__What you will do__:
Using the records below, copy out exactly the line that contains "588 61 82.1" and every line that follows it, up to and including the last, and no others.

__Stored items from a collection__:
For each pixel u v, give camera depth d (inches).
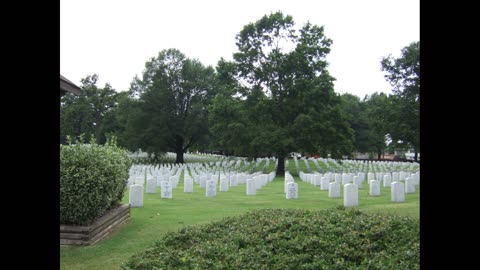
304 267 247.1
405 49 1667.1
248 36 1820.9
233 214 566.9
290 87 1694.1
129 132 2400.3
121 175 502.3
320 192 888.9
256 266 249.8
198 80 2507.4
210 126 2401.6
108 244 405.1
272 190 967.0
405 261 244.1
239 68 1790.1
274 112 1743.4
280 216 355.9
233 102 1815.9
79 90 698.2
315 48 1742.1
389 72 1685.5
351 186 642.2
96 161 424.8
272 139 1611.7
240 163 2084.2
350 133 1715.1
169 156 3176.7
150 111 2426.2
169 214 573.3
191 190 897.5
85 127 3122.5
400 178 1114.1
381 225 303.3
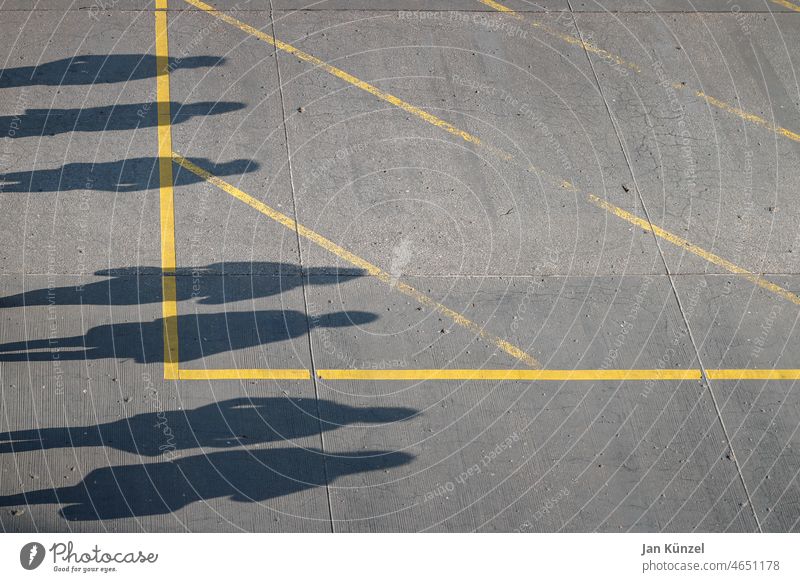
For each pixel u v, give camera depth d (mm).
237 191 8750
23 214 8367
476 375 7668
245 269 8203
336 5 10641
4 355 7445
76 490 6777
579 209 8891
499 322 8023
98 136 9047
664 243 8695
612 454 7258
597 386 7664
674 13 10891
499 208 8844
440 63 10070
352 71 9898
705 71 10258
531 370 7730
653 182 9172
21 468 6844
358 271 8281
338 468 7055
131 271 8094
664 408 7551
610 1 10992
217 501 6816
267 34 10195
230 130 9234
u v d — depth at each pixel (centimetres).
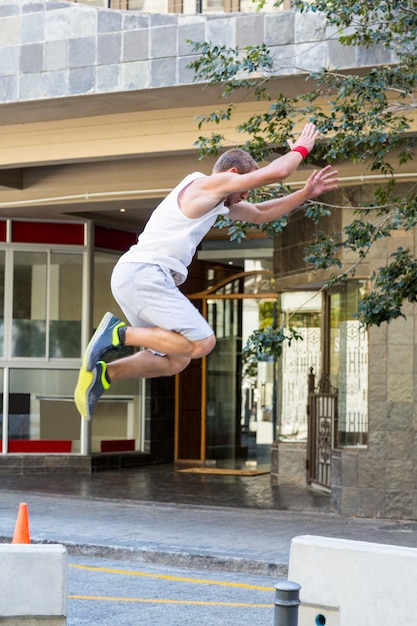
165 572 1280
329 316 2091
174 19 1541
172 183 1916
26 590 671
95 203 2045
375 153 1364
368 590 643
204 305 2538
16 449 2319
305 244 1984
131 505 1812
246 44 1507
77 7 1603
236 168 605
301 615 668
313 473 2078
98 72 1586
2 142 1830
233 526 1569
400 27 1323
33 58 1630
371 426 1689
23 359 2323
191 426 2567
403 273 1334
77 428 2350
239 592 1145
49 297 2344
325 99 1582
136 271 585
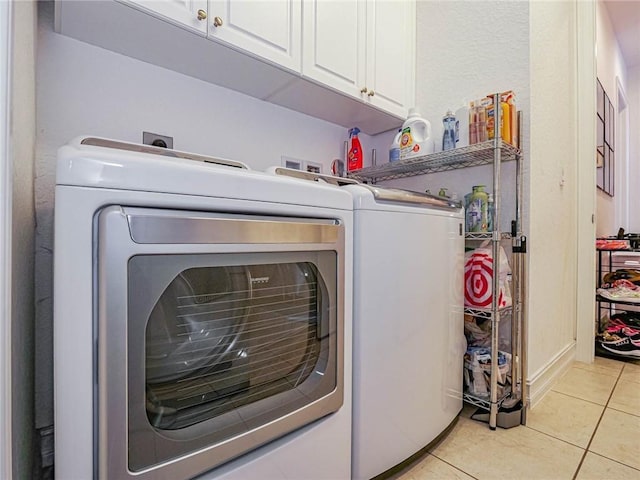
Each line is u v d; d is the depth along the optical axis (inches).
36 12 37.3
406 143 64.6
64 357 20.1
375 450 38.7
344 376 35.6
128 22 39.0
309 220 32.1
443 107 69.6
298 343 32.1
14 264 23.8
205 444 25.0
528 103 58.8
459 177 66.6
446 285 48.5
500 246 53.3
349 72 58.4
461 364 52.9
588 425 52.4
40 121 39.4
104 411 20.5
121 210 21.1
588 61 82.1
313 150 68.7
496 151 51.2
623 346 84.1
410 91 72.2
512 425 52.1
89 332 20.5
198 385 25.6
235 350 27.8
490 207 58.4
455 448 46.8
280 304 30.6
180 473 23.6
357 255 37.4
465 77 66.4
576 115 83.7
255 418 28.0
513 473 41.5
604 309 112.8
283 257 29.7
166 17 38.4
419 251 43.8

__Exercise solution__:
588 61 82.1
313 150 68.7
496 151 51.2
623 346 84.1
410 91 72.2
512 425 52.1
89 332 20.5
198 385 25.6
235 350 27.8
490 207 58.4
455 448 46.8
280 304 30.6
180 473 23.6
357 255 37.4
465 77 66.4
576 115 83.7
255 418 28.0
513 473 41.5
604 309 112.8
283 257 29.7
166 17 38.4
419 251 43.8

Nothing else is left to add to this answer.